Task brief –
Determine how many lines in the records below contain the string "other", counting only matches with the same capitalization. Reply with the number alone.

Material to process –
● ● ● ●

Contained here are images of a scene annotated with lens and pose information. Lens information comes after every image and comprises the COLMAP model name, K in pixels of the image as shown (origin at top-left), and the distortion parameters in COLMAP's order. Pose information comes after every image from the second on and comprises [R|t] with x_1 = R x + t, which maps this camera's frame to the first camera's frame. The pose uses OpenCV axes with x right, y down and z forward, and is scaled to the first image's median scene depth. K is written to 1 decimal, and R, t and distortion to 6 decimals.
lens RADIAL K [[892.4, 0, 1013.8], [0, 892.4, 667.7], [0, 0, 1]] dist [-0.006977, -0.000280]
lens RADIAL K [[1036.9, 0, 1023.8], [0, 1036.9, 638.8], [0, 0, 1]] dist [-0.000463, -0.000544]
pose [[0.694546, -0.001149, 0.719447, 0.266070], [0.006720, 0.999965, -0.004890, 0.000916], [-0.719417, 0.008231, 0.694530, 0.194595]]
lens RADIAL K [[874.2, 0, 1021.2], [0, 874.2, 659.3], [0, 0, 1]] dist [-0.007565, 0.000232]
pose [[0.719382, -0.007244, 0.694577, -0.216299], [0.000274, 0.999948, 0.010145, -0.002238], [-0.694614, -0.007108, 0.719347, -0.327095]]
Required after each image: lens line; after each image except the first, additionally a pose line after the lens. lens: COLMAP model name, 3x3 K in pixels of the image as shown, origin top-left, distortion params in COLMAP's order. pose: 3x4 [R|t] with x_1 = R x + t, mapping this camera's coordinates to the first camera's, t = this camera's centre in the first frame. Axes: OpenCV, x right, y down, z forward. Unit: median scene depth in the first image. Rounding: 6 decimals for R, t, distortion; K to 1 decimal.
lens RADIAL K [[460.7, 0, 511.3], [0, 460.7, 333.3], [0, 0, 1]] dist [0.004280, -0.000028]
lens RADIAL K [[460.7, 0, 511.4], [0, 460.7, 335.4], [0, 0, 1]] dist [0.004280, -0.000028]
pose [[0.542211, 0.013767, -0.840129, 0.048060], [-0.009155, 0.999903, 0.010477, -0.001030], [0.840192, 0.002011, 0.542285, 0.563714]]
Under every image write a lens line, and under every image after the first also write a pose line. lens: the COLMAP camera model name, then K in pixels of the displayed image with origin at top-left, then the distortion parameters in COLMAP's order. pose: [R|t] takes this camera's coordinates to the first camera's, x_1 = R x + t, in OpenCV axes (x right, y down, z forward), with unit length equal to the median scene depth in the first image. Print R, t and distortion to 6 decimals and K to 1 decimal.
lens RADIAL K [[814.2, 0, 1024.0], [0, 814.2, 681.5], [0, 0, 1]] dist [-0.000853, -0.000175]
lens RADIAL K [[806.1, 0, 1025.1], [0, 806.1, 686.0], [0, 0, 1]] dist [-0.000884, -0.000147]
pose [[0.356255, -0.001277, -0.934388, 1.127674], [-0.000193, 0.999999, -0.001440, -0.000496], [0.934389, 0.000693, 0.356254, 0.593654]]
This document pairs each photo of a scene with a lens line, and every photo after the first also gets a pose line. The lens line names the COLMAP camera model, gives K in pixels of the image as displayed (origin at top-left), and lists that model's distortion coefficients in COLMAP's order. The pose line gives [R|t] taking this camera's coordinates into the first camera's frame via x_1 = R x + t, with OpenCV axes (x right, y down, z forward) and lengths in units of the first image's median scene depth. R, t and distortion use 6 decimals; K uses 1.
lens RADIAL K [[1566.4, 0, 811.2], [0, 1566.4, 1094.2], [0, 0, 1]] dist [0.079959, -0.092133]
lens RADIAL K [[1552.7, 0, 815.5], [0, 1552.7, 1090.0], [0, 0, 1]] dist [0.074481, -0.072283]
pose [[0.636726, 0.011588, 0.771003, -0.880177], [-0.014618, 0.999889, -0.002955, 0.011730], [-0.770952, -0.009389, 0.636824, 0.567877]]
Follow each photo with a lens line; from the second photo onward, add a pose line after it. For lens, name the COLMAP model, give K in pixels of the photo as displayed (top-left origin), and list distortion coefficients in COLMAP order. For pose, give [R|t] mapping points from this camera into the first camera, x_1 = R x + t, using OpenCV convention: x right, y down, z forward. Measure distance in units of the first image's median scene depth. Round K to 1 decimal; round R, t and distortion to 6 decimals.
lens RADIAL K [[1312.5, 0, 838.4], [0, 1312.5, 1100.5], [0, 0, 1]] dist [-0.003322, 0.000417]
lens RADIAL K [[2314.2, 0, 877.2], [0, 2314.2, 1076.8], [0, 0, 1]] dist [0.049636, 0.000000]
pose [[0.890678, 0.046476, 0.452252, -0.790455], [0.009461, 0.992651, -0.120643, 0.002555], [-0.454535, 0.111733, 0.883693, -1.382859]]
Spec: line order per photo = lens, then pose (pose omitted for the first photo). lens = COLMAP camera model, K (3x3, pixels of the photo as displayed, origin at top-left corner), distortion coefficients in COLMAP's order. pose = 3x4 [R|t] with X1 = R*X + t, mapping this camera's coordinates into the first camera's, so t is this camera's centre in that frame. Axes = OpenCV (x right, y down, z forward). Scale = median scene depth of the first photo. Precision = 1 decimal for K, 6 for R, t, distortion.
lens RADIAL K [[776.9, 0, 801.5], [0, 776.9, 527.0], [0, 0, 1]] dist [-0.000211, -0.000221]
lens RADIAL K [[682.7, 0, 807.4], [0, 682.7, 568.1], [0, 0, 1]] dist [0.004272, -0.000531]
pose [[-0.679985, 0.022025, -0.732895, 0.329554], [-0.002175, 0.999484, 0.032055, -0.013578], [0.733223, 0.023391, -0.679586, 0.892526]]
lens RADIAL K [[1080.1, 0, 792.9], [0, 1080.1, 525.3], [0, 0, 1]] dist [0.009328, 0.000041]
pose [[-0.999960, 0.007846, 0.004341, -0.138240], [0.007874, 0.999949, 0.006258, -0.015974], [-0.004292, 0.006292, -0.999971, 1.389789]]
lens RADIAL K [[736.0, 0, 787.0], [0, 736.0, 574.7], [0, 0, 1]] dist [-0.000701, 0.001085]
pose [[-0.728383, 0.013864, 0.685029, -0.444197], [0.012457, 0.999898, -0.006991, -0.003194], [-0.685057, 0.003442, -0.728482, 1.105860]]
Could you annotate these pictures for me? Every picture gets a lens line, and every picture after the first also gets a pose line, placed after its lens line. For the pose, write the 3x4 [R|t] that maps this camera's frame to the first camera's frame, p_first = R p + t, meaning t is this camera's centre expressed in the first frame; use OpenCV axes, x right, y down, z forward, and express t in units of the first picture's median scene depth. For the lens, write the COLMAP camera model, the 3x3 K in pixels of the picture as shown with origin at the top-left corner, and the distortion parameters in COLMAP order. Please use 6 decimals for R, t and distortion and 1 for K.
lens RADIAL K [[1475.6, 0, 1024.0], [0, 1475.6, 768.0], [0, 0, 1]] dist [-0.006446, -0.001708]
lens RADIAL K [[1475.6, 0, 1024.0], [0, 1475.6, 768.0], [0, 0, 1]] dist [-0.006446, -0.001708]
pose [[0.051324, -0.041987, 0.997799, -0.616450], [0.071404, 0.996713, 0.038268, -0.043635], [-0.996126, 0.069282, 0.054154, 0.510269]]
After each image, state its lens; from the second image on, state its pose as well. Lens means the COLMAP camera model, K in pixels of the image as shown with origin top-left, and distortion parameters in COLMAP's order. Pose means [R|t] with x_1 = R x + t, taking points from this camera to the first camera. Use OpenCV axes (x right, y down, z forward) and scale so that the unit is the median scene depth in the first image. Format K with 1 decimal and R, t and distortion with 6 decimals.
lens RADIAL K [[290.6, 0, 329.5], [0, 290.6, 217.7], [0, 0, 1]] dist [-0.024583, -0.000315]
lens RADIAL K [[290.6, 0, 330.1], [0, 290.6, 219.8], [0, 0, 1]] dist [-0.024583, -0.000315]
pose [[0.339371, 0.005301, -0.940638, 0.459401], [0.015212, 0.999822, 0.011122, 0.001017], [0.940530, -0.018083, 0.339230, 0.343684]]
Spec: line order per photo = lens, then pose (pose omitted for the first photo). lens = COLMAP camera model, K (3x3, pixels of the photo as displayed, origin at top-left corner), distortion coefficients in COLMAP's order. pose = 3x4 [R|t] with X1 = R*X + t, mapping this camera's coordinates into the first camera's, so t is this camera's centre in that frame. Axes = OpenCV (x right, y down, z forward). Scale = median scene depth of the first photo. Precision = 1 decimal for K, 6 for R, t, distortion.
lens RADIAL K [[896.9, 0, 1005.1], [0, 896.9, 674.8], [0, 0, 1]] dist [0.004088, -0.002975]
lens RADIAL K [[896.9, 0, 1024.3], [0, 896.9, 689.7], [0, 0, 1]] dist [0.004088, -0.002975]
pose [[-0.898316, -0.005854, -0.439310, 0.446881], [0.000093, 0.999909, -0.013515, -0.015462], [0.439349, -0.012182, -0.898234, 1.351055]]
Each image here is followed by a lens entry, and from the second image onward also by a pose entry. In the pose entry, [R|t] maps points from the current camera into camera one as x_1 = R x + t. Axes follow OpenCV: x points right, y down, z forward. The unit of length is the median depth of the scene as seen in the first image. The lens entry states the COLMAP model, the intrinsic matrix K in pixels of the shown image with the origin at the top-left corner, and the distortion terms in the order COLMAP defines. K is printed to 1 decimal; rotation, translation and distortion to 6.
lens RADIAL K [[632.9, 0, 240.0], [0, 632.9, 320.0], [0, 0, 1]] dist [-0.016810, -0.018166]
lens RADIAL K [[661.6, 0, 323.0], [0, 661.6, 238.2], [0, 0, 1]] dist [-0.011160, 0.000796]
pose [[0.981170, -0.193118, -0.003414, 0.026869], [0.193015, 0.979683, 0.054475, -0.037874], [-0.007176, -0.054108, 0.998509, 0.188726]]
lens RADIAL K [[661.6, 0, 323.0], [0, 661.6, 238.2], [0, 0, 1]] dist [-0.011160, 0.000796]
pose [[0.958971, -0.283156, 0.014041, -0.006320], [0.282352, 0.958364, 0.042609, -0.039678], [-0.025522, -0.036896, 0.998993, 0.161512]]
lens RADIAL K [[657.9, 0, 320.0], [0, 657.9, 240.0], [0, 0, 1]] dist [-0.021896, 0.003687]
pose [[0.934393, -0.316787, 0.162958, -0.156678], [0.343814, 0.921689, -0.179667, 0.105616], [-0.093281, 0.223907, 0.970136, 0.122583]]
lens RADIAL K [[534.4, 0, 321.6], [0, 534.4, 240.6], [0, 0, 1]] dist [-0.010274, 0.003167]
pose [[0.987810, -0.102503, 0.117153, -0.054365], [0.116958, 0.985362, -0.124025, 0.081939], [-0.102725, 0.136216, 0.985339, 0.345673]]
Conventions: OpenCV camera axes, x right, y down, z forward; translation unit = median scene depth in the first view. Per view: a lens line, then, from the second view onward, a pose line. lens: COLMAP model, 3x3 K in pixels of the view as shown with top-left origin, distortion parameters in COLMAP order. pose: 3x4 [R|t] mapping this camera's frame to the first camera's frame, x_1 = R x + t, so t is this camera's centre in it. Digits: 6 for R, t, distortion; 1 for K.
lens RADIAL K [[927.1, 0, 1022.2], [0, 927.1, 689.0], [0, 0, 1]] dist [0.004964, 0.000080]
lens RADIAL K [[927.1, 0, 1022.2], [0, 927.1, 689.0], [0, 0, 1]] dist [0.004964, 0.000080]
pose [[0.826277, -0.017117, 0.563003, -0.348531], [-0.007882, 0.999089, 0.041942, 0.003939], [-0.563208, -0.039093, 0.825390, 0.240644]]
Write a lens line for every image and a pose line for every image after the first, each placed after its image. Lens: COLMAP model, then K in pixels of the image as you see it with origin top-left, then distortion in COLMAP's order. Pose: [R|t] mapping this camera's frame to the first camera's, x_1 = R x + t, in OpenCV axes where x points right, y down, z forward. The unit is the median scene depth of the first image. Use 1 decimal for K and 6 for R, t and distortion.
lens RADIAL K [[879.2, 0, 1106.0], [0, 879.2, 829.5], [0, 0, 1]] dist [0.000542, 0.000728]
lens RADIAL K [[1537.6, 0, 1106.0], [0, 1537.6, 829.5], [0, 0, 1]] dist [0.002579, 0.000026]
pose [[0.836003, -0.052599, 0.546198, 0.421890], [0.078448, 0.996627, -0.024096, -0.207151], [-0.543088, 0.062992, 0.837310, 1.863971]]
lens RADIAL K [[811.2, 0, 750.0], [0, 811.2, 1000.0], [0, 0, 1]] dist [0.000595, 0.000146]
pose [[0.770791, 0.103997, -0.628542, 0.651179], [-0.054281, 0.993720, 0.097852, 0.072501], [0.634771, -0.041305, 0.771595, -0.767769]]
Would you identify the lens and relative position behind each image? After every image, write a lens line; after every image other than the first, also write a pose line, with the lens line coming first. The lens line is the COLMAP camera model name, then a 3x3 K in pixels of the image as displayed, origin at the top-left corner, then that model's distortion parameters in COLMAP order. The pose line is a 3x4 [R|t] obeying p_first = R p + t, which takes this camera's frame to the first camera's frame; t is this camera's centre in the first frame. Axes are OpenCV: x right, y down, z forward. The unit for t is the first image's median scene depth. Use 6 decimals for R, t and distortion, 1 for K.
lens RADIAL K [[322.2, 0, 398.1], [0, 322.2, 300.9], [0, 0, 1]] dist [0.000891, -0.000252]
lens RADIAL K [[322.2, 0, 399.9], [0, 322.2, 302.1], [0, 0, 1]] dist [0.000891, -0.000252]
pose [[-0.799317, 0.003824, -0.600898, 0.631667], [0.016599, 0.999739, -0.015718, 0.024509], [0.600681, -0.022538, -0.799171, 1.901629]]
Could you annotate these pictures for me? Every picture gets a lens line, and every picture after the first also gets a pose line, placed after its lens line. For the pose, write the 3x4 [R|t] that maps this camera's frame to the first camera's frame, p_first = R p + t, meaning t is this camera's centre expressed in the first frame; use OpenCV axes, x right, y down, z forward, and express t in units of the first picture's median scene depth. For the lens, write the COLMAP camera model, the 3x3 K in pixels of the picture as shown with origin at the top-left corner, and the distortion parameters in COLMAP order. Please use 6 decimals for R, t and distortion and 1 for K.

● ● ● ●

Exercise solution –
1